# Drift velocity in a conductor

by guardaiinalto
Tags: conductor, drift, velocity
 P: 1 Dear all, I have a question on the derivation of the drift velocity in a conductor, and was wondering if somebody could help me with it: drift velocity is the average velocity which a free charge moving in a conductor has due to the influence of an electric field applied to the conductor. In a metal, the free charge will be an electron. As they move through the conductor, electrons will frequently bump into ions. If τ is the mean free time of the electron, i.e. the time between successive collisions, then between two collisions, the action of an external electric field will make the electron accelerate by (E*e/m)*τ, where E is the strength of the field (and this strength is constant), e the charge of an electron, an m the mass of the electron. Now, two sources I have consulted say that this quantity (E*e/m)*τ is equal to the magnitude of the drift velocity in the conductor. This appears to me to be false, since the quantity expresses the maximum speed gained by the electron, i.e. the speed it has just before it collides with the next ion. But drift velocity is supposed to be the average velocity of the electron due to the field, so I think its magnitude should be just one-half of this quantity. Any help would be much appreciated. Guardaiinalto
 Mentor P: 11,997 Wouldn't it be the average magnitude since you are using T as the mean free time in your equation? If you average your time between collisions, then whatever you base off that time should already be an average I would think. Does that sound like it makes any sense?

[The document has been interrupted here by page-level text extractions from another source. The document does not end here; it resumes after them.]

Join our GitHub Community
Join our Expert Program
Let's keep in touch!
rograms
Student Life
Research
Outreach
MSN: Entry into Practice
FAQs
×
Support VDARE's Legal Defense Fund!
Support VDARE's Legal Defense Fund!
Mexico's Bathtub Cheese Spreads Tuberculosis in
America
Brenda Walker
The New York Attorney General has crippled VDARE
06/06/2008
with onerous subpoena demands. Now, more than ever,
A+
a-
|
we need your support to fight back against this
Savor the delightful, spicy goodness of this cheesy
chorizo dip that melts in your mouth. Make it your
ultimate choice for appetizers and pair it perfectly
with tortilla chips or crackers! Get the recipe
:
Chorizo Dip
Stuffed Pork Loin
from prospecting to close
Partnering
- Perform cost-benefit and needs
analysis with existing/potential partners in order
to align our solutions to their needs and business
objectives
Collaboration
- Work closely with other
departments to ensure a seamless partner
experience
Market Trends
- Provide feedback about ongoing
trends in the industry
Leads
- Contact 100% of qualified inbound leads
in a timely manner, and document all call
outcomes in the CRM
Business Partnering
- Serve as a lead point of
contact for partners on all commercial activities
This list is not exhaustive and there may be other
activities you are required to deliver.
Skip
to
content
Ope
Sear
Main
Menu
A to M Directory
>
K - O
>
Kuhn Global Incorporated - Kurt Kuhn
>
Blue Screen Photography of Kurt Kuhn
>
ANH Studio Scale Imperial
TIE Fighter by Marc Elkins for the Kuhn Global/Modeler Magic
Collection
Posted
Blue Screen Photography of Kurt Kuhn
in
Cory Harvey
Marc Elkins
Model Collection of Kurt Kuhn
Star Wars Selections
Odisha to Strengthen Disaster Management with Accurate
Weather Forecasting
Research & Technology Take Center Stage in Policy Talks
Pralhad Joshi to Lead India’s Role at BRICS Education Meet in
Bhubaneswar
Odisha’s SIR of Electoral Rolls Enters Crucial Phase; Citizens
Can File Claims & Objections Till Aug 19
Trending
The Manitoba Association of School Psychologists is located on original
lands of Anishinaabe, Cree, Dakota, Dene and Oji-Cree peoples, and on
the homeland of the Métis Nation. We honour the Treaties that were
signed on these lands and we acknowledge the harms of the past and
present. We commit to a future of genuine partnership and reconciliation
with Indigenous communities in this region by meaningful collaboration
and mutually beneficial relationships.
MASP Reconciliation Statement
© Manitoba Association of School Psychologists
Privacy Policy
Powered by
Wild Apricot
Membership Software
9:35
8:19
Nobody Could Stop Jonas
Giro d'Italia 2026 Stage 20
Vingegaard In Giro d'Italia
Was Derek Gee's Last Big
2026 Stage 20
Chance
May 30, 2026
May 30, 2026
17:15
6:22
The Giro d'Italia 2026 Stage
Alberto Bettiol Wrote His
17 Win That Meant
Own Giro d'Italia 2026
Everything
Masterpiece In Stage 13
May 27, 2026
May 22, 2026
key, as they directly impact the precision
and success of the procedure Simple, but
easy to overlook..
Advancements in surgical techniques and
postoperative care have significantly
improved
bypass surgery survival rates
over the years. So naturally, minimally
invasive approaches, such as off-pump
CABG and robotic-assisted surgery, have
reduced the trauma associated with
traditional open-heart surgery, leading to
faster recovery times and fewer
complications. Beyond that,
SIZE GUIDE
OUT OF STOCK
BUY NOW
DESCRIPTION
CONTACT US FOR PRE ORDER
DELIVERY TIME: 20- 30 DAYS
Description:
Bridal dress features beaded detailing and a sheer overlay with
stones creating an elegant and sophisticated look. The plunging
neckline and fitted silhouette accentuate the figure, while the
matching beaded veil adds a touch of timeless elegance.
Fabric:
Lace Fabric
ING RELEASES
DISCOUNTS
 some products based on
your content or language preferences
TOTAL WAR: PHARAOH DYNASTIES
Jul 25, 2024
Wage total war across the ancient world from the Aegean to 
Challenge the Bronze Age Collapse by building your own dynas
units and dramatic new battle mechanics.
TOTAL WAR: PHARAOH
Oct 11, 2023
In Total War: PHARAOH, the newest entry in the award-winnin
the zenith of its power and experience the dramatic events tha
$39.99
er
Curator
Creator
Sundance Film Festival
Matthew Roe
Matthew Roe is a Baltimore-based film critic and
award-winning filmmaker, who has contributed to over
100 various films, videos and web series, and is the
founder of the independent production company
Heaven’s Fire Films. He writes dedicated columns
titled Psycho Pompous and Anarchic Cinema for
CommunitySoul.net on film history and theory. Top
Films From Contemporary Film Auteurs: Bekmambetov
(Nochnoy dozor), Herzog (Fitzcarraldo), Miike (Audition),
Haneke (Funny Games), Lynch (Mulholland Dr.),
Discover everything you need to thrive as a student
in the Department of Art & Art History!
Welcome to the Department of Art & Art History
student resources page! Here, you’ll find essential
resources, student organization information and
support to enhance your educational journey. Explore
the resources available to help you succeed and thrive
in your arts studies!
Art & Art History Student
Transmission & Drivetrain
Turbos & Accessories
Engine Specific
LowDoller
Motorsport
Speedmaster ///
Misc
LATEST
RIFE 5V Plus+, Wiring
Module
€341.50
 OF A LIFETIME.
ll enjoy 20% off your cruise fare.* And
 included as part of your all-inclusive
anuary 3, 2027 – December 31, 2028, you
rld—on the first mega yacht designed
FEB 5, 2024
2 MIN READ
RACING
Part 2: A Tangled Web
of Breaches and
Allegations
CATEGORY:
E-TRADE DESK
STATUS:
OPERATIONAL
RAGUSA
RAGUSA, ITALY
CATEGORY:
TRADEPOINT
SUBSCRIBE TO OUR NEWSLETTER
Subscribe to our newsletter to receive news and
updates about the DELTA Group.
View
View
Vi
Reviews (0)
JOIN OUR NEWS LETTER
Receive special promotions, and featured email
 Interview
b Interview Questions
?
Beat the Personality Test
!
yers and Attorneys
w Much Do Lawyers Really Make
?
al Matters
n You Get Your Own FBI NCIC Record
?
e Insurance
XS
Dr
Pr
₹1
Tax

 Sci Advisor Thanks P: 2,539 Drift velocity in a conductor If you have a normal conductor, i.e., not a superconductor, then the usual classical model is that you have charges, freely movable around as in metals, where the conduction electrons are not bound to the ions of the lattice and thus free to move. "Free" is of course not really true, because there are always some defects by the lattice vibrations of the ions due to temperature and other defects in the crystal lattice of the metal and thus the conduction electrons will suffer some friction moving around. Now putting an electric field across a conductor the motion of a fluid cell of conduction electrons is given by (in the non-relativistic limit!) $$n \dot{\vec{v}}=- n e \vec{E} - \alpha \vec{v}.$$ Here $n$ is the density of conduction electrons (particles per cubic metres), $e \approx 1.6 \cdot 10^{-19} \text{As}$ the elementary charge (=charge of a proton), $\alpha$ the friction constant. In the stationary limit the right-hand side must be 0, i.e., the accelerating electric force must compensate precisely the friction force. Then $\vec{v}=\text{const}$ and thus $$\vec{v}=-\frac{n e}{\alpha} \vec{E}.$$ The current density is $\vec{j}=-n e \vec{v}$ and thus $$\vec{j}=\frac{n^2 e^2}{\alpha} \vec{E}.$$ This means the conductance of the metal is given in microscopic terms by $$\sigma=\frac{n^2 e^2}{\alpha}.$$ Independently from this simple classical microscopic picture of conductance, the drift velocity is easy calculated from the current through the conductor, which is given by $$I=A |\vec{j}|=A n e |\vec{v}|\; \Rightarrow \; |\vec{v}|=\frac{I}{A n e}.$$ Here, $A$ is the cross-sectional area of a not too thick wire, so that we can assume the current density to be homogeneous across the wire. Take $I=1 \; \text{A}$ and a copper wire with cross-sectional area of $1 \; \text{mm}^2=10^{-6} \text{m^2}$. For copper, in Wikipedia you find the value $n=8.5 \cdot 10^{28}/\text{m}^3.$ There you also find an explanation for how this value is obtained from the density and the atomic weight. This leads to $$v=\frac{1 \text{A}}{10^{-6} \text{m}^2 8.5 \cdot 10^{28}/\text{m}^3 \cdot 1.6 \cdot 10^{-19} \text{A s}} \approx 7.3 \cdot 10^{-2} \frac{\text{mm}}{\text{s}}.$$ The drift velocity in every-day applications is thus very very small.